TORONTO/MONTREAL (Reuters)—The Canadian province of British Columbia said on May 28 that its public drug plan will switch as many as 20,400 patients from three branded biologic drugs to cheap near-copies called biosimilars, saving an estimated C$96.6 million ($71.9 million) over three years.
The new policy from the province’s PharmaCare program targets Johnson & Johnson’s Remicade (infliximab) and Amgen’s Enbrel (etanercept), which treat rheumatoid arthritis and related autoimmune conditions, and Sanofi’s long-acting insulin Lantus (insulin glargine). It is the first of its kind in a Canadian public plan and could pave the way for similar programs across the country.
Biologic, or biotechnology, drugs are large molecules made from living cells, and tend to be expensive. Biosimilars work in the same way as the biologics they mimic, but unlike generics of less complex pills, they are not identical to the drug they are copying.
“Biosimilars are a necessary step to ensure PharmaCare provides existing coverage for more people and funds new drugs well into the future,” said the British Columbia government in a statement.
In Canada, pharmacists cannot swap biosimilars for their branded predecessors after patents expire the way they can with generics. Doctors must specifically prescribe the biosimilar, and they have been slow to do that. European countries have been quicker to adopt the less expensive versions.
Sanofi Canada said it was disappointed and regretted that BC “did not take the opportunity to find an alternative solution to preserve this treatment option.”
Amgen said it was “disappointed that British Columbia chose not to consider alternatives to address their financial concerns.” The company, which is developing its own biosimilars of rivals’ drugs, said it does support biosimilars for new patients.
J&J’s Janssen unit did not respond to a request for comment.
Canadian law says provincial governments must cover medically necessary care by doctors, but prescription drugs are paid for through a patchwork of public and employer-based insurance plans.

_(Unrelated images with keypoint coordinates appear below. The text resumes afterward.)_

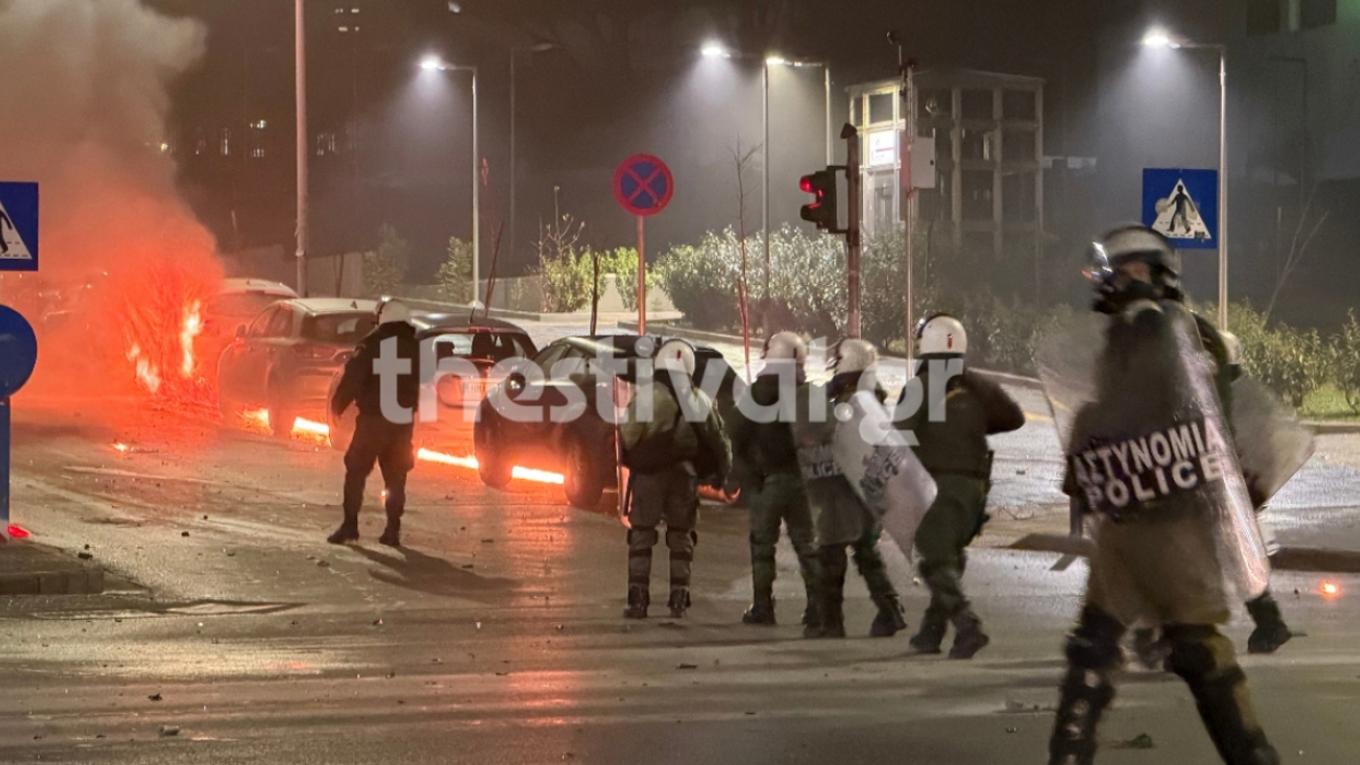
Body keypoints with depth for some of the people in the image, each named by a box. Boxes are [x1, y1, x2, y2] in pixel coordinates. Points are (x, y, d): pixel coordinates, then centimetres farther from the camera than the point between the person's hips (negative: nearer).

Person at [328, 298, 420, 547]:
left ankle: (350, 525, -3)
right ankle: (393, 529, 4)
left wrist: (338, 405, -3)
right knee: (396, 476, 10)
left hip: (373, 417, -4)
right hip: (403, 421, 4)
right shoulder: (416, 347, 7)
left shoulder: (372, 344, -7)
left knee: (356, 471, 4)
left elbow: (352, 377, -11)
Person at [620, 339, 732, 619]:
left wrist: (629, 460, 9)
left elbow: (627, 436, -11)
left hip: (648, 473, -3)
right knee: (681, 536, 13)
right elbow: (718, 441, 10)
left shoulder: (645, 395, -8)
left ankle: (638, 599, -3)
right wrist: (719, 473, 24)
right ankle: (679, 599, 10)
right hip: (684, 473, 3)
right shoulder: (700, 401, 6)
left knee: (641, 535, 3)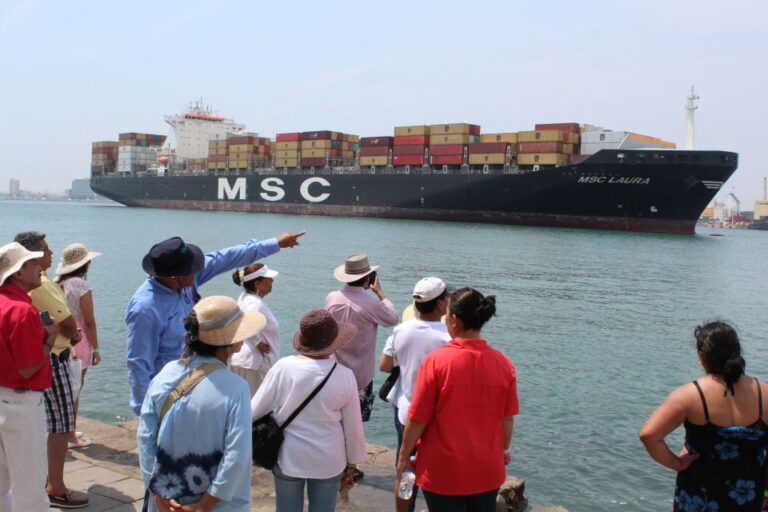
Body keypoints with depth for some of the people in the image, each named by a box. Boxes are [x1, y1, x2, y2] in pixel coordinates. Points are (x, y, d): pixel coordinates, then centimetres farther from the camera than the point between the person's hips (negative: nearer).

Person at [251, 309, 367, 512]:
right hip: (328, 460, 0)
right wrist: (353, 461, 10)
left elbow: (256, 410, -6)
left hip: (288, 457, 0)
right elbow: (353, 427, -4)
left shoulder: (283, 368, -15)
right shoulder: (344, 375, -13)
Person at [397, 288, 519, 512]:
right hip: (487, 470, 3)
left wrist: (404, 455, 2)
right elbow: (507, 419, 1)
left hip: (444, 471, -3)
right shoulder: (503, 363, -9)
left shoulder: (437, 361, -19)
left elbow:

Although every province offers some drug coverage, it is often limited to the elderly or people with low income or exceedingly high drug costs. BC’s system is unusual because it covers most residents, with deductibles based on income.
BC said patients with some types of arthritis, diabetes and plaque psoriasis would have until Nov. 25, 2019, to switch to a biosimilar. After that, the original biologic drugs would only be covered for those indications under exceptional circumstances.
At the same time, BC announced that it would begin covering two newer biologics: Boehringer Ingelheim and Eli Lilly’s diabetes drug Jardiance (empagliflozin) and Eli Lilly’s Taltz (ixekizumab), which treats psoriatic arthritis.
The new policy should benefit drugmakers with covered biosimilars, such as Merck & Co, Novartis’ Sandoz unit, Pfizer and Eli Lilly.
Merck Canada lauded the step in a statement on Monday.
“The initiative could help save millions of dollars over the first three years, and could improve access to prescription drugs for patients in the province,” the company said.
Pfizer said it supported a well-controlled switch from a reference biologic drug to a biosimilar in an approved indication.
“BC has taken an informed, inclusive and responsible approach to enhancing access to biosimilars,” Pfizer said.
Most Canadian provinces have started limiting coverage of branded biotech drugs for new patients, without forcing patients to switch. Even that has prompted backlash. Early this year, J&J won a lawsuit against Quebec, forcing its public drug plan to resume coverage of Remicade for new patients.
Because the ruling was based on the procedure Quebec took dropping the drug, most expect it to have little impact outside Quebec. It is not clear how it will affect future policy in the province, which has a public plan for all residents who lack private insurance.
A spokeswoman for Quebec’s Health Department said work was under way to “identify the best practices and measures that could be used to help biosimilars make up a greater part of the market,” but that it would be premature to say more.